_The problem_
Each record is to be duplicated exactly, with nothing added.

_Records supplied_
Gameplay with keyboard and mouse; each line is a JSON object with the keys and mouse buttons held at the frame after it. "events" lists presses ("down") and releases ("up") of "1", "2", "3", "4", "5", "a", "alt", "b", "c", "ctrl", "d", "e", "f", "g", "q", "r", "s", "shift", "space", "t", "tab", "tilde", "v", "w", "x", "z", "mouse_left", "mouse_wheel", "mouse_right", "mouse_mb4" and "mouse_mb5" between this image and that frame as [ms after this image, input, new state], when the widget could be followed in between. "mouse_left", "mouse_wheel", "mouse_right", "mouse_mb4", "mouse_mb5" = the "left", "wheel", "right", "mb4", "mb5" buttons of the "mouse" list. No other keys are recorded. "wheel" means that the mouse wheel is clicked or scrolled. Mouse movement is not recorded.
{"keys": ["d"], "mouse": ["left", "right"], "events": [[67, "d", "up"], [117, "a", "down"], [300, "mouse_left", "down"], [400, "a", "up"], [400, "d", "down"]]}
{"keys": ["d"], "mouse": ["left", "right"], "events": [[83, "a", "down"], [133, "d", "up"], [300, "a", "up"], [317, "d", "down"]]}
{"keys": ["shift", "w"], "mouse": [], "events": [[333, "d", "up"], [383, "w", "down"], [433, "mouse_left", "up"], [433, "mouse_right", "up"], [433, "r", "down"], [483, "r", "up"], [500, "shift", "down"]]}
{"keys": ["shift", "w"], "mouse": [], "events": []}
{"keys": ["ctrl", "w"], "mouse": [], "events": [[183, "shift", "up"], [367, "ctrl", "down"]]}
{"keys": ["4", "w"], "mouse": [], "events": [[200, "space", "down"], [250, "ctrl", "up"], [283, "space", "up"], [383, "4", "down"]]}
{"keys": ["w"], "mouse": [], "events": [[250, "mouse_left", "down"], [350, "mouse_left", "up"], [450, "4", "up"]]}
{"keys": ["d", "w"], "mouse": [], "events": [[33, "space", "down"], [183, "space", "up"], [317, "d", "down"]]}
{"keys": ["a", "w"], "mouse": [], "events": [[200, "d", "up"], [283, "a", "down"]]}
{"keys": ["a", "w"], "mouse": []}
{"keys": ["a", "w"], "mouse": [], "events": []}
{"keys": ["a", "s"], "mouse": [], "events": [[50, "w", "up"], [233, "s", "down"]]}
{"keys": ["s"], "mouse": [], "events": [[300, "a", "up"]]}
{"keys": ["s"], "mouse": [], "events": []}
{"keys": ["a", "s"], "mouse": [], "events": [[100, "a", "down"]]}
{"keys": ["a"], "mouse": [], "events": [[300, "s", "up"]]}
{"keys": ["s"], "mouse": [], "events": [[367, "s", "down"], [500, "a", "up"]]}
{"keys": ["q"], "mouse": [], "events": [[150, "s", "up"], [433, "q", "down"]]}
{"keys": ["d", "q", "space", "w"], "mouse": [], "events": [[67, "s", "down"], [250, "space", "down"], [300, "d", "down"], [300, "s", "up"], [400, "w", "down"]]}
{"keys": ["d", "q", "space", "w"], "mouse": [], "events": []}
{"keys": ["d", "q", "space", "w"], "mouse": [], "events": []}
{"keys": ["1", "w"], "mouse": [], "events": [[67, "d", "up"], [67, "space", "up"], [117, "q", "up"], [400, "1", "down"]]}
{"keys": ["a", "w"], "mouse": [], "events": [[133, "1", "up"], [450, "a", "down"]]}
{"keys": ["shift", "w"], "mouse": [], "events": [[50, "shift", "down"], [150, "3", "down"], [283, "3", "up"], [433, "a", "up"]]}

_Your response_
Gameplay with keyboard and mouse; each line is a JSON object with the keys and mouse buttons held at the frame after it. "events" lists presses ("down") and releases ("up") of "1", "2", "3", "4", "5", "a", "alt", "b", "c", "ctrl", "d", "e", "f", "g", "q", "r", "s", "shift", "space", "t", "tab", "tilde", "v", "w", "x", "z", "mouse_left", "mouse_wheel", "mouse_right", "mouse_mb4" and "mouse_mb5" between this image and that frame as [ms after this image, input, new state], when the widget could be followed in between. "mouse_left", "mouse_wheel", "mouse_right", "mouse_mb4", "mouse_mb5" = the "left", "wheel", "right", "mb4", "mb5" buttons of the "mouse" list. No other keys are recorded. "wheel" means that the mouse wheel is clicked or scrolled. Mouse movement is not recorded.
{"keys": ["d"], "mouse": ["left", "right"], "events": [[67, "d", "up"], [117, "a", "down"], [300, "mouse_left", "down"], [400, "a", "up"], [400, "d", "down"]]}
{"keys": ["d"], "mouse": ["left", "right"], "events": [[83, "a", "down"], [133, "d", "up"], [300, "a", "up"], [317, "d", "down"]]}
{"keys": ["shift", "w"], "mouse": [], "events": [[333, "d", "up"], [383, "w", "down"], [433, "mouse_left", "up"], [433, "mouse_right", "up"], [433, "r", "down"], [483, "r", "up"], [500, "shift", "down"]]}
{"keys": ["shift", "w"], "mouse": [], "events": []}
{"keys": ["ctrl", "w"], "mouse": [], "events": [[183, "shift", "up"], [367, "ctrl", "down"]]}
{"keys": ["4", "w"], "mouse": [], "events": [[200, "space", "down"], [250, "ctrl", "up"], [283, "space", "up"], [383, "4", "down"]]}
{"keys": ["w"], "mouse": [], "events": [[250, "mouse_left", "down"], [350, "mouse_left", "up"], [450, "4", "up"]]}
{"keys": ["d", "w"], "mouse": [], "events": [[33, "space", "down"], [183, "space", "up"], [317, "d", "down"]]}
{"keys": ["a", "w"], "mouse": [], "events": [[200, "d", "up"], [283, "a", "down"]]}
{"keys": ["a", "w"], "mouse": []}
{"keys": ["a", "w"], "mouse": [], "events": []}
{"keys": ["a", "s"], "mouse": [], "events": [[50, "w", "up"], [233, "s", "down"]]}
{"keys": ["s"], "mouse": [], "events": [[300, "a", "up"]]}
{"keys": ["s"], "mouse": [], "events": []}
{"keys": ["a", "s"], "mouse": [], "events": [[100, "a", "down"]]}
{"keys": ["a"], "mouse": [], "events": [[300, "s", "up"]]}
{"keys": ["s"], "mouse": [], "events": [[367, "s", "down"], [500, "a", "up"]]}
{"keys": ["q"], "mouse": [], "events": [[150, "s", "up"], [433, "q", "down"]]}
{"keys": ["d", "q", "space", "w"], "mouse": [], "events": [[67, "s", "down"], [250, "space", "down"], [300, "d", "down"], [300, "s", "up"], [400, "w", "down"]]}
{"keys": ["d", "q", "space", "w"], "mouse": [], "events": []}
{"keys": ["d", "q", "space", "w"], "mouse": [], "events": []}
{"keys": ["1", "w"], "mouse": [], "events": [[67, "d", "up"], [67, "space", "up"], [117, "q", "up"], [400, "1", "down"]]}
{"keys": ["a", "w"], "mouse": [], "events": [[133, "1", "up"], [450, "a", "down"]]}
{"keys": ["shift", "w"], "mouse": [], "events": [[50, "shift", "down"], [150, "3", "down"], [283, "3", "up"], [433, "a", "up"]]}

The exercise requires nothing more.